(Records from a collection)
========

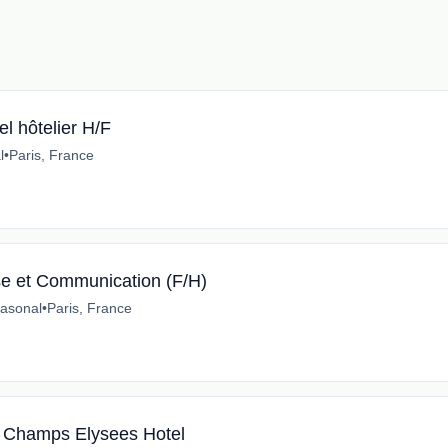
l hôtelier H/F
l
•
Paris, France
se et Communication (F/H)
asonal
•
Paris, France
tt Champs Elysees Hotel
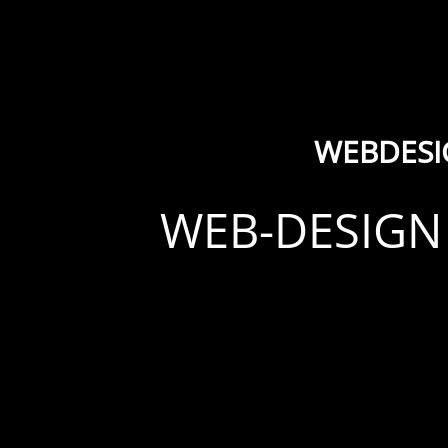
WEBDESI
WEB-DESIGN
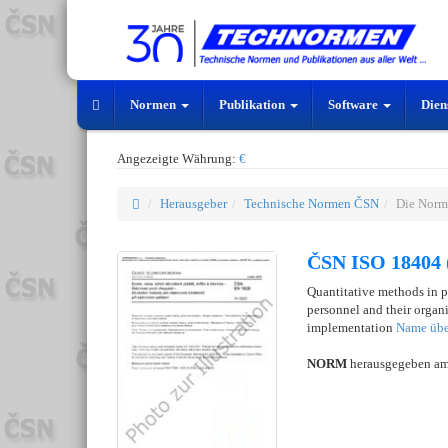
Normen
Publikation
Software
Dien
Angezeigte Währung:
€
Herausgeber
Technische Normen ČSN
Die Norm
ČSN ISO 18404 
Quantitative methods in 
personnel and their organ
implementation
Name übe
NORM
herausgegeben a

========

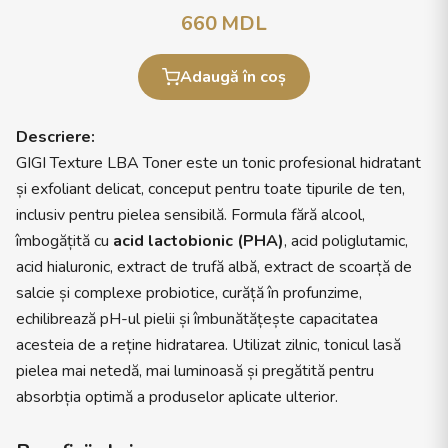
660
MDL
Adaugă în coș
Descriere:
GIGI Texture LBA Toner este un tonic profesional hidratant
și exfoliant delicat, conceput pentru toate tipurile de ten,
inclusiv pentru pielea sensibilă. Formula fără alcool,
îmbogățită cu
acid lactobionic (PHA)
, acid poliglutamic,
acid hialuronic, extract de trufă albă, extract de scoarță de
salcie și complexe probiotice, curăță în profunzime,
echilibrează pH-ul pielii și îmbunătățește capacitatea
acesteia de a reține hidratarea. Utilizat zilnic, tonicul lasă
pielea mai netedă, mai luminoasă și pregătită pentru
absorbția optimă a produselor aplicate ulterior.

========

ACTION ITEM ▸
Collect every line above that contains the string "acid", and copy each one.

ANSWER BELOW ▸
acid lactobionic (PHA)
, acid poliglutamic,
acid hialuronic, extract de trufă albă, extract de scoarță de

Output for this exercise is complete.